Il film, ambientato alla fine degli anni ’70, è un esplicito omaggio al cinema fantastico di quel periodo tra la fine dei seventies e la prima metà degli anni ’80. Le pellicole ispiratrici sono numerose: in primis proprio gli spielbeghiani Incontri ravvicinati del terzo tipo e, soprattutto, E.T., con più di qualche richiamo a Cloverfield, ma anche film manifesto degli anni ’80 come I Goonies e lo splendido Stand by me (e in misura minore un’altra opera kinghiana, It), film che mascheravano dietro un impianto comedy o fantasy/horror il difficile e avventuroso passaggio dall’infanzia all’adolescenza e alla maturità di un gruppo di bambini.

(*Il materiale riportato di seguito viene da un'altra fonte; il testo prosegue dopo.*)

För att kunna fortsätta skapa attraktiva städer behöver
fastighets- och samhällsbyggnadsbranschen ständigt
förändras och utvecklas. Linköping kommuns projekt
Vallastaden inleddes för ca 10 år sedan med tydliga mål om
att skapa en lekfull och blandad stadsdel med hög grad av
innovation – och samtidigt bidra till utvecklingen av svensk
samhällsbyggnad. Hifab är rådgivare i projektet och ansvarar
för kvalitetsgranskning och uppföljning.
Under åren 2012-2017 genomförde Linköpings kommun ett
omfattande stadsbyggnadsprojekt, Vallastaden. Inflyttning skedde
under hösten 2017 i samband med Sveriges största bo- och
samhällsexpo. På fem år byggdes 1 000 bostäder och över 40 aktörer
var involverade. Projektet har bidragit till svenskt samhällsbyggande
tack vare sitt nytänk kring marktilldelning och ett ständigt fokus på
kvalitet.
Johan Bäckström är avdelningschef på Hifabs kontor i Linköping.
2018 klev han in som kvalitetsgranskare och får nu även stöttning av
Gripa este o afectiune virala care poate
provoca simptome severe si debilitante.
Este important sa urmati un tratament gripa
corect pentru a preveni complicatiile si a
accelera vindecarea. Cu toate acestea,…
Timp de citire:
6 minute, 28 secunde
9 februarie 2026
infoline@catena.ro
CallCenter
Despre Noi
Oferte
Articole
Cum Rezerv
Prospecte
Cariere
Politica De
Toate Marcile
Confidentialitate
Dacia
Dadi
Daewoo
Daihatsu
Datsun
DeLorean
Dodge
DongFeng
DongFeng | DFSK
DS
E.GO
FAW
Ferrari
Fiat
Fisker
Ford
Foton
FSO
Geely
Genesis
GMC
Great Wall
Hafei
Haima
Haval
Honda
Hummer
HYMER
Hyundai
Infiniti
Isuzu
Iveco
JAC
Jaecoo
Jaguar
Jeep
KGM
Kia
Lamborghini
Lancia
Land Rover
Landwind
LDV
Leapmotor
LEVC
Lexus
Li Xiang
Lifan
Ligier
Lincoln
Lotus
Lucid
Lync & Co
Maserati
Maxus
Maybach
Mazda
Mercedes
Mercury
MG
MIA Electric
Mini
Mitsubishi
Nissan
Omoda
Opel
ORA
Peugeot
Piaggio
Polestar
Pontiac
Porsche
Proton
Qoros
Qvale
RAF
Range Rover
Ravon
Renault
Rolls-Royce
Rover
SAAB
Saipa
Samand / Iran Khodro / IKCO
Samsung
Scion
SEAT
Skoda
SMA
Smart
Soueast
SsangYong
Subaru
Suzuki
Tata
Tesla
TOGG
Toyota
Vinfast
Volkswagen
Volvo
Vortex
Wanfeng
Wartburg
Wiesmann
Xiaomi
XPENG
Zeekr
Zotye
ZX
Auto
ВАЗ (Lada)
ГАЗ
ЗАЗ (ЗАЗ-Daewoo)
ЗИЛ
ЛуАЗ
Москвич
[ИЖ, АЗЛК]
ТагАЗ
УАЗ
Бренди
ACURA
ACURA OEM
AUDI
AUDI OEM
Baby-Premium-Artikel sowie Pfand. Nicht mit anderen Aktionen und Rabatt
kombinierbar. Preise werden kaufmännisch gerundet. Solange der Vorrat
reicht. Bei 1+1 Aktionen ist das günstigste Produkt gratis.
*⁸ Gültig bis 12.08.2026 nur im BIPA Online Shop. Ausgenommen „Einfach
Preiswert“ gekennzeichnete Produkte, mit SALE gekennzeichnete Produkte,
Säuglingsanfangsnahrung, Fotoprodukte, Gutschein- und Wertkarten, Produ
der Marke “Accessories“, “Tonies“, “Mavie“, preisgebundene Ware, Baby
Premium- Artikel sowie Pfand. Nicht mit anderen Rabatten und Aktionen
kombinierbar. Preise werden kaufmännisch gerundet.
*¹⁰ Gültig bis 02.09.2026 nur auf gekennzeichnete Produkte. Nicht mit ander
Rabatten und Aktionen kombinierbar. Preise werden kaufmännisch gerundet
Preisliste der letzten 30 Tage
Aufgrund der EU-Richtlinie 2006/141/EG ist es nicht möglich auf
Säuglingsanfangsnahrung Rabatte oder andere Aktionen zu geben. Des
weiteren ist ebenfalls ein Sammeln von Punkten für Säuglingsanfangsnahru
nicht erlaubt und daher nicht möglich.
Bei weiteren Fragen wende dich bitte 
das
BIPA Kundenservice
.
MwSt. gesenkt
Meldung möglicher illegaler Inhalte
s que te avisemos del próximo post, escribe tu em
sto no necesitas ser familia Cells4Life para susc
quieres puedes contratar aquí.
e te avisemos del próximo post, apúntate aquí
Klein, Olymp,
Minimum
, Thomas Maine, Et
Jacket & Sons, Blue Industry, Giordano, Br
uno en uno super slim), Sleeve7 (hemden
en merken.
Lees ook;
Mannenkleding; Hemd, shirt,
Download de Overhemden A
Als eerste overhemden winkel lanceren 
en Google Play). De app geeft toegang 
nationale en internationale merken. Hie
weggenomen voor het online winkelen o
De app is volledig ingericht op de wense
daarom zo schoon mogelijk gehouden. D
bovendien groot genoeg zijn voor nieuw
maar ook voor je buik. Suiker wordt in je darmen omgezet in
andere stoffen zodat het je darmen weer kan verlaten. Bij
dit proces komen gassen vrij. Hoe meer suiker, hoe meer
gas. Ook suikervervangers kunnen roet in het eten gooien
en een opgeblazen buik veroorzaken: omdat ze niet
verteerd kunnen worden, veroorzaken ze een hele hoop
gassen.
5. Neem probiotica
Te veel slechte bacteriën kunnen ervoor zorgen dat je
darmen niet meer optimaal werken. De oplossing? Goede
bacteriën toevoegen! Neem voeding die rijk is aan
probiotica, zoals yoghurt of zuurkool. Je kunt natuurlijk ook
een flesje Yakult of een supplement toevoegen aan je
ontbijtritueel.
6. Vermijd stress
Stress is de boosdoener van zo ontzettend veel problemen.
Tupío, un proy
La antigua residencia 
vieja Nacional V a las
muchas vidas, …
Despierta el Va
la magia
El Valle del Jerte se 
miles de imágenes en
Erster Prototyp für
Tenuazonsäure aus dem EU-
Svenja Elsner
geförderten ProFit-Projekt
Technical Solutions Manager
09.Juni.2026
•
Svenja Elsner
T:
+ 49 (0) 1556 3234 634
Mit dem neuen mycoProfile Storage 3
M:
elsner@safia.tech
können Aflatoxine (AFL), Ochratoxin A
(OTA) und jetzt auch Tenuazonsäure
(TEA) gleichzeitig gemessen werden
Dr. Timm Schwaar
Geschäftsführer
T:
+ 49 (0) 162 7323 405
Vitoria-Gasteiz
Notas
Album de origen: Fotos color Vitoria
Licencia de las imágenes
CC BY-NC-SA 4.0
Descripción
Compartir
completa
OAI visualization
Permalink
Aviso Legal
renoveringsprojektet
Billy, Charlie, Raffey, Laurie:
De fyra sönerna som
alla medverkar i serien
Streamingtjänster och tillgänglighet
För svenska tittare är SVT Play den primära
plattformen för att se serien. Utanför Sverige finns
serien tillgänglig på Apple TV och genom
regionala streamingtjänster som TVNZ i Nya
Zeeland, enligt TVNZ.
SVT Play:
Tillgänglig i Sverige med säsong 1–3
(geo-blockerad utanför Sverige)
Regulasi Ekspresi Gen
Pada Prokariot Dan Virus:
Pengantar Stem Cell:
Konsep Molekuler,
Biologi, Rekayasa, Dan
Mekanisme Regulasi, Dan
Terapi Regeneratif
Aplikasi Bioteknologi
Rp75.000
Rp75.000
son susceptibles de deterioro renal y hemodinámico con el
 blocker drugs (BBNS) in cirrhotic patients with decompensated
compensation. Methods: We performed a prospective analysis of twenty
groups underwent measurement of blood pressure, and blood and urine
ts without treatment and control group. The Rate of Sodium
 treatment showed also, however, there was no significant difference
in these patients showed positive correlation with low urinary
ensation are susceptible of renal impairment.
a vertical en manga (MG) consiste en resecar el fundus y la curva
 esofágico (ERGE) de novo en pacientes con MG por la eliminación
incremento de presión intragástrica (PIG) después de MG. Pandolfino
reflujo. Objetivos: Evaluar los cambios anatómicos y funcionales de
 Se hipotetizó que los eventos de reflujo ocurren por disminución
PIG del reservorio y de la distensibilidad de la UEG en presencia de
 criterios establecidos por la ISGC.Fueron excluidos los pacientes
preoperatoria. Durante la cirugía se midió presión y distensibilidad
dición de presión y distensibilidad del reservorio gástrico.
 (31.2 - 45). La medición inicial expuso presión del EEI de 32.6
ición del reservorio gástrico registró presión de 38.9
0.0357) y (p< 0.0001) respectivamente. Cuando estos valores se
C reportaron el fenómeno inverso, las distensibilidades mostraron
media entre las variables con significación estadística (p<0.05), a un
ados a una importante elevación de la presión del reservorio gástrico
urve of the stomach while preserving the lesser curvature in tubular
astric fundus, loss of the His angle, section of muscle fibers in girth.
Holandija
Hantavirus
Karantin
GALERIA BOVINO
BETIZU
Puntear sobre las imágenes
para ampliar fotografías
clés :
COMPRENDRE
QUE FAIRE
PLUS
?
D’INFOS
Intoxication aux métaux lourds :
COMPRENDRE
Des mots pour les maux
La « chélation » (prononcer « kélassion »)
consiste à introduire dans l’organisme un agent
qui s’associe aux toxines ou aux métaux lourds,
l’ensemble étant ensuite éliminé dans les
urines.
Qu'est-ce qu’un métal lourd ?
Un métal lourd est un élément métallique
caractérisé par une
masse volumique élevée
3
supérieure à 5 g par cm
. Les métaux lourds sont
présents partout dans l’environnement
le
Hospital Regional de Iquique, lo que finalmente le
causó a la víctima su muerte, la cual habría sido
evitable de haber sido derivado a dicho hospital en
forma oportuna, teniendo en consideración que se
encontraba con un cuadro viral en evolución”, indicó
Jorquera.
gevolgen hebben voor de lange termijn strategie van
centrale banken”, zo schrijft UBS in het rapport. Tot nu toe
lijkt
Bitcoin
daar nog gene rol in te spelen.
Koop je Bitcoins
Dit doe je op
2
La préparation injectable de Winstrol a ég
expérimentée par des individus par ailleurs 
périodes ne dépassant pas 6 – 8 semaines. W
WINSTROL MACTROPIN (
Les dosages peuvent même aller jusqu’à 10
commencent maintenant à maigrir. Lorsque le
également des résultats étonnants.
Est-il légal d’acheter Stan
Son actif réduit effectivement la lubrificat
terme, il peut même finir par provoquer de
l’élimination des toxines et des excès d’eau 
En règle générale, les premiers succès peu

In una cittadina dell’Ohio, nell’estate del 1979, un gruppo di ragazzini decide di girare un piccolo zombie-movie in Super 8, la rivoluzionaria pellicola della Kodak che negli anni ’70 generò un numero infinito di registi amatoriali. Mentre filmano, di nascosto dai genitori, una scena notturna, sono testimoni di un tremendo incidente ferroviario. Ben presto la cittadina viene sconvolta da una serie di sparizioni e fenomeni inspiegabili e toccherà proprio ai bambini salvare la situazione.


Abrams aggiunge un tocco di Lost (il pericolo nascosto che si annida ovunque ma che non esce mai allo scoperto fino alla fine) ed è inutile dire che il film funziona alla grande: la storia è "catchy", come direbbero gli americani, il ritmo è rapido, le vicende appassionanti e divertenti. La confezione, naturalmente, è impeccabile e spettacolare. Il limite è tutto nella forte percezione di déjà vu: lo sviluppo della trama è prevedibile, l’happy ending scontato sin dall’inizio. Si ha la sensazione di rivivere qualcosa di spettacolare, ma già visto: come se riproponessero "italiagermaniaquattroatre" ma con i giocatori con magliette diverse. E tu sei lì sulla poltrona e pensi “Eh no, caro Steven, stavolta non piangerò mentre l’astronave parte.” Perché negli anni la poesia e l’onestà degli originali si è un po’ annacquata, si è dispersa tra le decine di epigoni e rifacimenti e il meccanismo dorato accusa qualche battuta a vuoto. Magari però questo déjà vu lo spettatore più giovane e meno smaliziato non lo avrà e gli sarà sicuramente difficile non appassionarsi alle vicende di questo gruppo di ragazzi, che coglie davvero nel segno. Con una caratterizzazione dei personaggi che farà sorridere qualunque fan dei Goonies, spiccano l’ottimo protagonista Joel Courtney, degno successore del piccolo Elliot di E.T., la fantastica Elle Fanning (vista in Somewhere di Sofia Coppola) e il “regista” ciccione Riley Griffiths.


Must assoluto per gli under 14. Nessuno tuttavia si meravigli se alla cassa si dovessero presentare eserciti di ex-bambini rimasti a sognare, a bocca aperta, del volo di un ragazzino e di un ominide grigio-verde, protetti da una coperta a bordo di una bicicletta che si staglia su un’enorme luna piena. Per concludere: non abbandonate per nessun motivo la sala quando iniziano i titoli di coda o perderete la parte più divertente del film!